I was sitting at Harpa the other day, and as the warmth of the sun rays coming through the huge glass surface made me sleepy, I drifted away from the conversation I was enjoying with my friends and casually eaves-dropped people at surrounding tables. There were two American couples who were running through their day over coffee and comparing photos. One of them had taken a whole series of the cats that roam in 101. Kitty and Fluffy were all in there and the guy was going on and on about how cute and nice and relaxed and friendly and casual cats were around here. He talked about them as if they were some kind of main attraction of Reykjavík, like puffins or whales, and I couldn’t help but picturing a bus full of tourists driving around Seltjarnarnes trying to spot cats.

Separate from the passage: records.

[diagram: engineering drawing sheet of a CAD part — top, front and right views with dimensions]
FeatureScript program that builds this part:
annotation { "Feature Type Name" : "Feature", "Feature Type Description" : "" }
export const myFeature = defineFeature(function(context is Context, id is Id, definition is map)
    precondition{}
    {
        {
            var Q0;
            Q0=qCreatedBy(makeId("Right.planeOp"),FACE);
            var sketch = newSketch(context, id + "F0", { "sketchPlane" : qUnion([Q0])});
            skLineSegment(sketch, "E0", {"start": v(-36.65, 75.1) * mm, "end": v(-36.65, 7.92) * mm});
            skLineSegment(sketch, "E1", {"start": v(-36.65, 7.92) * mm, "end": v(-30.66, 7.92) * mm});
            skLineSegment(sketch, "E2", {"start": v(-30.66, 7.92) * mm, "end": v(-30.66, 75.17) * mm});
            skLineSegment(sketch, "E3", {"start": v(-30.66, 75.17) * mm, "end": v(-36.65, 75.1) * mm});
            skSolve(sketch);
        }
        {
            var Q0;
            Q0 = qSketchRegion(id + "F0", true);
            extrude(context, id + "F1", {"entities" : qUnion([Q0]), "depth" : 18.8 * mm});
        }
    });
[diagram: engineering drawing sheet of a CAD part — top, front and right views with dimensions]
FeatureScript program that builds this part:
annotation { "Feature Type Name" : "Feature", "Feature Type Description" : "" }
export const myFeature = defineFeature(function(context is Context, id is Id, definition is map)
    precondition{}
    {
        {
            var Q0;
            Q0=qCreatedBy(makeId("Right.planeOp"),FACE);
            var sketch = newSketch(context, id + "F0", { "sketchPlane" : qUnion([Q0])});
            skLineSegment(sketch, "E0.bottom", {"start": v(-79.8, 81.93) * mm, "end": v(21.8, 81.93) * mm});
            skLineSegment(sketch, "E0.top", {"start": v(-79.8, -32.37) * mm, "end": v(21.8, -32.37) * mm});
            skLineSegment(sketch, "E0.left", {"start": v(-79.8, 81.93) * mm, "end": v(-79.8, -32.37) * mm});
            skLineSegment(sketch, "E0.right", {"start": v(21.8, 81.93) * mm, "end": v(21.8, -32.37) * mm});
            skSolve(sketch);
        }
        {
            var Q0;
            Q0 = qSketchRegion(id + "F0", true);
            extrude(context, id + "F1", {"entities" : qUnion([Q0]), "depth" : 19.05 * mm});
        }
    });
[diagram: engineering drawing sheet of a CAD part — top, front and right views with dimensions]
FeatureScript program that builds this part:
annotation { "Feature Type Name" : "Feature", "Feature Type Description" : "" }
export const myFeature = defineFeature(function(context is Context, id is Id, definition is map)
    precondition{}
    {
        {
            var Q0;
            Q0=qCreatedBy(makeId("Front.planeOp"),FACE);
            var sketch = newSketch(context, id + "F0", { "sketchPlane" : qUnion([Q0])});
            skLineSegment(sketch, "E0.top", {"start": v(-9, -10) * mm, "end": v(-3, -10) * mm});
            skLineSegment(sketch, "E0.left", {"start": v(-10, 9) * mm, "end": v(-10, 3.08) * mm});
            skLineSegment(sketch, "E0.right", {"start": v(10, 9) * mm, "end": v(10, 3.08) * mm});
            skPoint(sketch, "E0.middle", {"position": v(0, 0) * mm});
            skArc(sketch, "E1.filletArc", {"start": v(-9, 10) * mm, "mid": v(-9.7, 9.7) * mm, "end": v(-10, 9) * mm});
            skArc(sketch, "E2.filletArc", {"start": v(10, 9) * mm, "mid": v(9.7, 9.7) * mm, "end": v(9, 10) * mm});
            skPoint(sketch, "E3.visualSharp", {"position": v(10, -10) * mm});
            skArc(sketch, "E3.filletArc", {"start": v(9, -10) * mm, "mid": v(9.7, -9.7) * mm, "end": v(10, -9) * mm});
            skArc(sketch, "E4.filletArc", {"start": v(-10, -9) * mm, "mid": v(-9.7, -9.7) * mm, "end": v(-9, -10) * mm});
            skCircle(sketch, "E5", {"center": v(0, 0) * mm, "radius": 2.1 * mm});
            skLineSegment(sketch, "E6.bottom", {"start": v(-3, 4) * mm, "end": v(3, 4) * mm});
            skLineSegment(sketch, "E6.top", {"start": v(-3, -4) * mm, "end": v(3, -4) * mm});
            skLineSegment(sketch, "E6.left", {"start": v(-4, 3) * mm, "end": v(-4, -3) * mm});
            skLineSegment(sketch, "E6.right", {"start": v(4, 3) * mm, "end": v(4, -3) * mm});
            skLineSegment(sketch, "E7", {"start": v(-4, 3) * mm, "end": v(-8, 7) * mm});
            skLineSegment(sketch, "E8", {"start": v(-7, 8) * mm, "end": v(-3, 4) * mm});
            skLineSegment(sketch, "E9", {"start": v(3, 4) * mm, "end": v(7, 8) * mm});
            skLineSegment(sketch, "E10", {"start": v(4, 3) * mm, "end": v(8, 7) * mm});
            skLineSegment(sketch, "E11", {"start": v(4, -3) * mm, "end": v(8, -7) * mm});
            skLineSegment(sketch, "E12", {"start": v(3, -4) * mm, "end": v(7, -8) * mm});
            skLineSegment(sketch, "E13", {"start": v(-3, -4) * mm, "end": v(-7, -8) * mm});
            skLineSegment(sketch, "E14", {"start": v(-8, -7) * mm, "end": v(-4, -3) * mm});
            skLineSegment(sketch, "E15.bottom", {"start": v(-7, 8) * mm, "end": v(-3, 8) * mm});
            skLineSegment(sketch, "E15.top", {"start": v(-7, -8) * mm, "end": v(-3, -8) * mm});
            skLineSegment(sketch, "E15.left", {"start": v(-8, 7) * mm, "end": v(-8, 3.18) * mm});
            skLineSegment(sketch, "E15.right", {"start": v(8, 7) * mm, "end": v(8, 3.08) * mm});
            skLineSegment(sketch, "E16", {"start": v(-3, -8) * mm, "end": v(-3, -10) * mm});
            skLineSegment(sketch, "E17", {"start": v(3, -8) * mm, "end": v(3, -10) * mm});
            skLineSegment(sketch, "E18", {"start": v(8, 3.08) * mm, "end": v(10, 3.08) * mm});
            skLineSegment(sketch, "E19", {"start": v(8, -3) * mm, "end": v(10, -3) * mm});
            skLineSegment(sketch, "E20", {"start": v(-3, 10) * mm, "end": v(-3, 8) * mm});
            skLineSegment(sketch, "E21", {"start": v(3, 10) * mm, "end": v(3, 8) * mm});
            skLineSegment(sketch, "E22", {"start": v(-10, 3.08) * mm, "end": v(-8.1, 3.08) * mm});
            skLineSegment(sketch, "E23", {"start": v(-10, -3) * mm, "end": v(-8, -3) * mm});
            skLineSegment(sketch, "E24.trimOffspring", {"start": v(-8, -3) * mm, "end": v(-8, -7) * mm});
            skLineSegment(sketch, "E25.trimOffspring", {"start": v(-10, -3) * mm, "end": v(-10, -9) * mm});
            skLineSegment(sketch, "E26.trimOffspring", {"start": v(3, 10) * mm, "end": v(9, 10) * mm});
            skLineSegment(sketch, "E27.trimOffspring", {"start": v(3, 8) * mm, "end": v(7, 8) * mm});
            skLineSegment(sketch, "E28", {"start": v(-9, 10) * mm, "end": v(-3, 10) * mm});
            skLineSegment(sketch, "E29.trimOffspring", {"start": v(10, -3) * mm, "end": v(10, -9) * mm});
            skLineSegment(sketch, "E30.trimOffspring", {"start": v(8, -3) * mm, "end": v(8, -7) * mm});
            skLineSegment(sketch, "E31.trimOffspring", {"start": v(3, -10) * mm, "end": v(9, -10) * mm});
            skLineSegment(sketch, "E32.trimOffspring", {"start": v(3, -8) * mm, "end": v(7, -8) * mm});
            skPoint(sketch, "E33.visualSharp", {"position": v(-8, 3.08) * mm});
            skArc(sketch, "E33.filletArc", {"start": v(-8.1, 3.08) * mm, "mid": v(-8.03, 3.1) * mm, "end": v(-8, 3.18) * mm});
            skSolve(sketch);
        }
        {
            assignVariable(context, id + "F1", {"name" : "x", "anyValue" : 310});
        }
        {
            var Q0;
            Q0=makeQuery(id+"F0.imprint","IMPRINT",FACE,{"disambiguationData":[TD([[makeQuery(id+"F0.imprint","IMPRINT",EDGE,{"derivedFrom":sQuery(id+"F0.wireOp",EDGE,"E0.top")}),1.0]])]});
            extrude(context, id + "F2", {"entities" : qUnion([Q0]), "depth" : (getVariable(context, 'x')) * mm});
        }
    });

Well, we are not quite to that point yet, but it is not the first time we hear about Reykjavík’s numerous and famous felines. The city’s estimated twelve thousand cats are said to be well-mannered and overly social, which is rather true. They’ll run up to you, ringing away with their little neck-bells to ask for a few strokes, lie on their back and crawl into the air and purr like engines while you discreetely try to walk away, intimidated by all the attention. They may follow you down a few blocks, even make your home theirs for a while. I used to have a cat, well at least I thought so until I realised a friend of mine living a few blocks down had the exact same one, and that so did a bunch of other families. Unlike Rome, which is over-numbered by stray, unsociable underfed and over-beaten creatures, Reykjavík loves and takes care of its cats, which probably explains why they are so social – and so popular.
OK that sounds a little crazy-cat-lady like, but the fact is, our little furry friends do attract a lot of attention from the newcomers. Tourists like testing the cats’ friendliness, and an afternoon socializing with unknown cats might soon become as popular an activity as an afternoon feeding the ducks – but way cooler, if you think about the percentage of people who are afraid of birds versus the percentage of people who are afraid of cats…
And as for their ability to run the show by missing the window sill, hunting for abandoned socks or sunbathing in the middle of the road, not bothering to move when a car shows up, they definitely are the stars of the city. So if you are on the prowl around 101, look out for the little furry residents of Reykjavík, or kittyzens, as they probably call themselves.